Introduction

K-means Clustering | Introduction

K-Means clustering randomly initializes k cluster centroids in the dataset. Then, the algorithm measures the distance between  each cluster centroids and each data point in the data set. The distance metric used can be Euclidean or Manhattan distance. The data points are then assigned to the centroids that is closest to that point. 

When all points are assigned, new centroids of the cluster are located by averaging all the datapoints that are assigned to that cluster. The new centroids are then used to repeat the process (measure distance to all points, cluster point to closest centroids, computer new centroids, repeat). 

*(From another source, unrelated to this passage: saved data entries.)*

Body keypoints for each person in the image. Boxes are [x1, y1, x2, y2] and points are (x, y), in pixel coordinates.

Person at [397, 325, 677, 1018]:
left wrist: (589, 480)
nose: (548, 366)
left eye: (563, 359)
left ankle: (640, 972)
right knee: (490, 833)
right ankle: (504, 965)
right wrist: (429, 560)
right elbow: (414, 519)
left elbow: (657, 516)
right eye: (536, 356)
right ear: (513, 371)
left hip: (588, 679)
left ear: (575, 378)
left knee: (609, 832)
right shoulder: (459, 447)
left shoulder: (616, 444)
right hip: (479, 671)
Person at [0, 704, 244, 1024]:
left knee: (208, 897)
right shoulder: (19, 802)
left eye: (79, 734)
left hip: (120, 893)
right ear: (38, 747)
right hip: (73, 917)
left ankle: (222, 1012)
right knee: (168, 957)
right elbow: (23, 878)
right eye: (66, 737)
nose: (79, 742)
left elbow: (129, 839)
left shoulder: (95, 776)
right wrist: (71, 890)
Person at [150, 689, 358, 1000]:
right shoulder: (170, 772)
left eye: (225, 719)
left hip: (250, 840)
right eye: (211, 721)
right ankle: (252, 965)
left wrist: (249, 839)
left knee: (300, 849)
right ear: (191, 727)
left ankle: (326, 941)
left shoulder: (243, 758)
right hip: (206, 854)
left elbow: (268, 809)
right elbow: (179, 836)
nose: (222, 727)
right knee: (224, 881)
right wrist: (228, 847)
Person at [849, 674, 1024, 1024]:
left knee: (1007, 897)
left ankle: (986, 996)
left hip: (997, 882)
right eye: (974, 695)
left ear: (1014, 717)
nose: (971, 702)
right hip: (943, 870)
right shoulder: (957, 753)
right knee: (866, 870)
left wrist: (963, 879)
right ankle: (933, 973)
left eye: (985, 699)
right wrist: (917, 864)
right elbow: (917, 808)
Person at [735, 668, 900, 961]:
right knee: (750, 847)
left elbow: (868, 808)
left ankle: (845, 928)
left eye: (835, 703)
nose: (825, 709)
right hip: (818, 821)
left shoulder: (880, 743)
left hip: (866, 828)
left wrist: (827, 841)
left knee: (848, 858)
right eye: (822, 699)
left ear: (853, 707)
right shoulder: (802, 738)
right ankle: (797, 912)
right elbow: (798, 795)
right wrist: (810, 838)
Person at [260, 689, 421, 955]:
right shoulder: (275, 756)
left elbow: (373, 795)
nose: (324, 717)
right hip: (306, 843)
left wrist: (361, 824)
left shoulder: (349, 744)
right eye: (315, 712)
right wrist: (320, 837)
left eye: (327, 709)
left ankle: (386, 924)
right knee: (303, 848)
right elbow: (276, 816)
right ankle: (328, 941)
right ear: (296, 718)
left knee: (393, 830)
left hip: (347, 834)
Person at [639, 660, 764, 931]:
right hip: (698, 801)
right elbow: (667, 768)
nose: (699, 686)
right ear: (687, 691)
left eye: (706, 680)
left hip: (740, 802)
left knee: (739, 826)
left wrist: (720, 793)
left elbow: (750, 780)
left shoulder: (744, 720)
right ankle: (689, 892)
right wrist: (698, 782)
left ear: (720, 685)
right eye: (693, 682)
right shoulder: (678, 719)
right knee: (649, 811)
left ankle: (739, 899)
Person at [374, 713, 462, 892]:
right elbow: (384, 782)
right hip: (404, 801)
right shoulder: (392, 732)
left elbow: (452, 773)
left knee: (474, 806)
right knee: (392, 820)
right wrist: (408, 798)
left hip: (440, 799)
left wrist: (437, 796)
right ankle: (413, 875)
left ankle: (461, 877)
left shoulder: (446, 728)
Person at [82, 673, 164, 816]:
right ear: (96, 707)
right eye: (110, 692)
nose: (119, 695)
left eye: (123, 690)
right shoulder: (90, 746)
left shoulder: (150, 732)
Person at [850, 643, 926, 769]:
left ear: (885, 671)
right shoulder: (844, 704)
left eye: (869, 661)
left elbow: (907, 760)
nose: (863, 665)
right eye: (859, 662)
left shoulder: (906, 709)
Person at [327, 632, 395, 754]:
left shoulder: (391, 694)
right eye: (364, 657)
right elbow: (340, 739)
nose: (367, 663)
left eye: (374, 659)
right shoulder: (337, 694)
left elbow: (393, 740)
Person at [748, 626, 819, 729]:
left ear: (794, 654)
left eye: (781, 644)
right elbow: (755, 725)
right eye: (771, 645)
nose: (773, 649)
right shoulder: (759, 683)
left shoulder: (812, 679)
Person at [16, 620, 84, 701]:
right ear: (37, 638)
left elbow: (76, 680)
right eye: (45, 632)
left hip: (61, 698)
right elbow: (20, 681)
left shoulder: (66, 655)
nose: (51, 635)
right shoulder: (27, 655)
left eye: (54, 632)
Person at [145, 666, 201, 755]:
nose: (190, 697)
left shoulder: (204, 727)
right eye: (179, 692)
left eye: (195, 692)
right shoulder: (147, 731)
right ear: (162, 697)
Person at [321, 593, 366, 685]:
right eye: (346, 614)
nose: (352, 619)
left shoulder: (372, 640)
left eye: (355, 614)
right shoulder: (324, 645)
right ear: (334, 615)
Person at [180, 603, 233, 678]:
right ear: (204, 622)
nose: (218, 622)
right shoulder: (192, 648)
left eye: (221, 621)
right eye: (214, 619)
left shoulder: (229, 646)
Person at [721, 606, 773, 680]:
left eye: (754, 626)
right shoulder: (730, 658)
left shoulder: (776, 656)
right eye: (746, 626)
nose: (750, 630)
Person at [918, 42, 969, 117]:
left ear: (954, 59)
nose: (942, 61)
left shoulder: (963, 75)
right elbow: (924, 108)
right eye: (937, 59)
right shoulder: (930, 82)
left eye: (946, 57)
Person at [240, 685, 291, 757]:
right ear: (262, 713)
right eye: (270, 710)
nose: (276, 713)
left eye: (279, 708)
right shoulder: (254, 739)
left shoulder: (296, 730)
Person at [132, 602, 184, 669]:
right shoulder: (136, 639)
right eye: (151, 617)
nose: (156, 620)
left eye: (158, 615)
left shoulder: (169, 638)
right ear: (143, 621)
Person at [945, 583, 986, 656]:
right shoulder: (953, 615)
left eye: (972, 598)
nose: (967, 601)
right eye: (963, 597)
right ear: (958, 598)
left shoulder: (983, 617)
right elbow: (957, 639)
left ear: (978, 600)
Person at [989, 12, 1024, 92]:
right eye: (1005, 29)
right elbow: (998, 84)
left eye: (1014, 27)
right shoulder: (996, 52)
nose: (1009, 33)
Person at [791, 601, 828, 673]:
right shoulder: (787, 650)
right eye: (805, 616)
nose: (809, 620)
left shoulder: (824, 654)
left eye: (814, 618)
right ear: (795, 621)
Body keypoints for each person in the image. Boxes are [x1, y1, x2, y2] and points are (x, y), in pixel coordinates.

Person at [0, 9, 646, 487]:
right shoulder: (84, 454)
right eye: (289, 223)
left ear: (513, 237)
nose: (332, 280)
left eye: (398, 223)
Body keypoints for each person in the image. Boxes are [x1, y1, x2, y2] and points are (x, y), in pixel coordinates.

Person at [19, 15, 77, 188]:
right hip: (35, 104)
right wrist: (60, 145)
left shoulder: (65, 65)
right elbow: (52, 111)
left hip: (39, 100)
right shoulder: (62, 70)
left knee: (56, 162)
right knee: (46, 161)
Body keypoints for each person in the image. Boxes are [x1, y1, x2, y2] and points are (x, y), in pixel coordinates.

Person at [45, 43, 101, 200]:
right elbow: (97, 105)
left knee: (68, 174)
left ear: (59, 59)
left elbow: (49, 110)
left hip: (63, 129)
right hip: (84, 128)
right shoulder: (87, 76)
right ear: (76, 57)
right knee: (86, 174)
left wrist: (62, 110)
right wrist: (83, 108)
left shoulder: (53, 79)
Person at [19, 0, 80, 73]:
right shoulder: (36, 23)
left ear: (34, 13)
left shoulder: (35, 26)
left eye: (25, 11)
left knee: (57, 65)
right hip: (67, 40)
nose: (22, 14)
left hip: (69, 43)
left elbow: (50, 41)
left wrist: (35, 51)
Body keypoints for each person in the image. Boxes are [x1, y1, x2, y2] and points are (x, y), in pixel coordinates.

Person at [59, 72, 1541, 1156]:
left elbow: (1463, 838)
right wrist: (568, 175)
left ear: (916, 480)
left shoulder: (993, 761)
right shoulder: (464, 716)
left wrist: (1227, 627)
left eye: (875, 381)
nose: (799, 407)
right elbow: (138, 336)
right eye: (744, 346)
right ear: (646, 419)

This process continues until a stopping condition is reached. The stopping condition is usually met when a certain number of iterations has been reached, or if the movement of the new centroids point is less than a specific threshold, or if the centroids stop moving. On data that have a structure that allows for clustering, k-means typically converges after a low number of iterations.

K-Means always requires declaring the number of clusters up front. Below, we will discuss methods for determining and optimal k value.

The following image summarizes K-means clustering: 1a. Randomly initialize *k* cluster centroids, 1b. Measure the distance between each point and the cluster 2. Group data points to the nearest cluster 3. Average the points in a cluster to find the new cluster centroid, repeat steps 1b to 3 until a stopping condition is reached.